In partial and perhaps inadequate response to Ann Patchett's lament in the NY Times that the Pulitzer Prize for fiction committee failed to select a finalist this year--"it is infinitely ... galling to me as a reader," writes the novelist Patchett, "because there were so many good books published"--I offer these related thoughts from Atlantic magazine's B.R. Myers, who recently disemboweled, devastated, dismembered and demolished "the latest hyped-up work of staggering [and fizzling] genius," The Art of Fielding:
In an effort to offer something, anything, that is not already on Facebook, our [contemporary] writers seem less likely to go big than to go small, writing in great polished detail of the most trivial thoughts and deeds.
Later came Myers's coup de grace:
As long as the classics remain more deeply relevant to our lives than the novels our own time produces, we should remain "untimely," in Nietzsche's still-dangerous sense of the word.
And that, I would argue, especially to young readers, looms as the insuperable criticism and critique: "As long as the classics remain ..."
The sight of roving tribes of youthful clutchers of, say, Hunger Games or Twilight, mystifies the literary bejesus out of me, given that for instance Homer, a few years back, already enshrined ultimate human thrill and inhuman fickle in the Iliad, or, a few years later, Shakespeare produced dozens of masterpieces that to this day stand unparalleled in the penetrating exploration of human vices and love.
Not enough to keep you busy and your brain active, boys and girls? Well, then, still in print are Tolstoy, Dickens, Dante, Swift, Moliere, Stendhal, Hugo, Chekhov, Austen, Balzac, the Brontes, Dostoyevsky, Proust, Wilde, G. Eliot, Conrad, Waugh, as well as a few struggling colonials such as Steinbeck, Bellow, Styron, Faulkner, Updike, Hemingway, Nabokov, P. Roth, Doctorow, Mailer, Twain ...
Nevertheless yesterday, having read, studied, reread and parsed every bloody word of Hunger Games in "literature" class for a month, my daughter's entire 7th-grade contingent attended the movie "Hunger Games."
I guess there's just not enough good stuff to read, nor neither enough classic films to watch.
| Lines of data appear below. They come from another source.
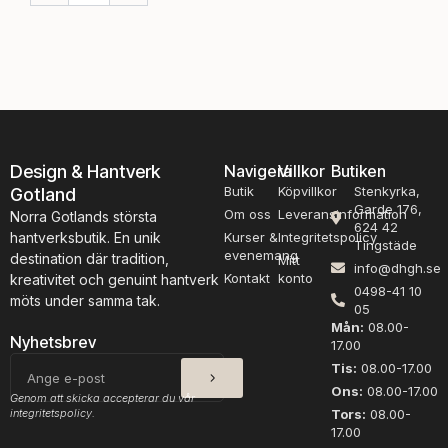
i
i
c
c
k
k
a
a
t
t
o
o
c
c
h
h
Design & Hantverk
Navigera
Villkor
Butiken
s
s
Butik
Köpvillkor
Stenkyrka,
Gotland
å
å
Garde 176,
n
n
Om oss
Leveransinformation
Norra Gotlands största
624 42
t
t
hantverksbutik. En unik
Kurser &
Integritetspolicy
Tingstäde
n
n
evenemang
destination där tradition,
Mitt
info@dhgh.se
r
r
Kontakt
konto
kreativitet och genuint hantverk
0498-41 10
5
4
möts under samma tak.
05
,
,
Mån:
08.00-
2
2
Nyhetsbrev
17.00
0
0
SKICKA
E-
Tis:
08.00-17.00
2
2
post
Ons:
08.00-17.00
4
3
Genom att skicka accepterar du vår
m
m
integritetspolicy.
Tors:
08.00-
17.00
ä
ä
Those are gateway books to communism.
Posted by: Robert Lipscomb | April 18, 2012 at 09:51 AM
Yeah, but the good stuff is too hard.
Posted by: Infidel753 | April 18, 2012 at 10:58 AM
http://dayofwoman.blogspot.com/2012/03/i-dont-want-to-live-on-this-planet.html
Posted by: Infidel753 | April 18, 2012 at 10:59 AM
Some small percentage of young readers may graduate from "Hunger Games" to other dystopian literature and find their way to Orwell, Huxley and other classics. Some my follow "Twilight" into the vast starry field which contains Stoker, Poe or Hawthorne. Or they may take a dead end detour into Rice and fan fiction. But popular YA fiction is just a starting point, it's not a map.
I began my reading career with Danny Dunn, boy genius, and ended up at all sorts of odd corners in the universe of text. Hell, I even found myself looking at this blog eventually, and that's been fairly rewarding so far.
Posted by: Tom | April 18, 2012 at 11:09 AM
Back in Homer's day, the kids probably all wanted to hear nothing but the Odyssey, "because it's the latest thing and it's awesome. That Iliad stuff is for old people."
Fortunately, some of those kids got to be old people.
Posted by: tamiasmin | April 18, 2012 at 01:58 PM
Interestingly you've rhymed off a goodly portion of my English language reading list. But, as a sign that it has been ever thus,I'll offer this anecdote. My grade 11 teacher announced one day, with a leaden world weariness, that the next student who proffered the "novel" Love Story for their oral book report would get a failing grade. This came after the twelfth such report.
Posted by: Peter G | April 18, 2012 at 02:40 PM
And I wouldn't care to repeat what she had to say about a certain seagull named Jonathan Livingston. Teachers earn their pay imo.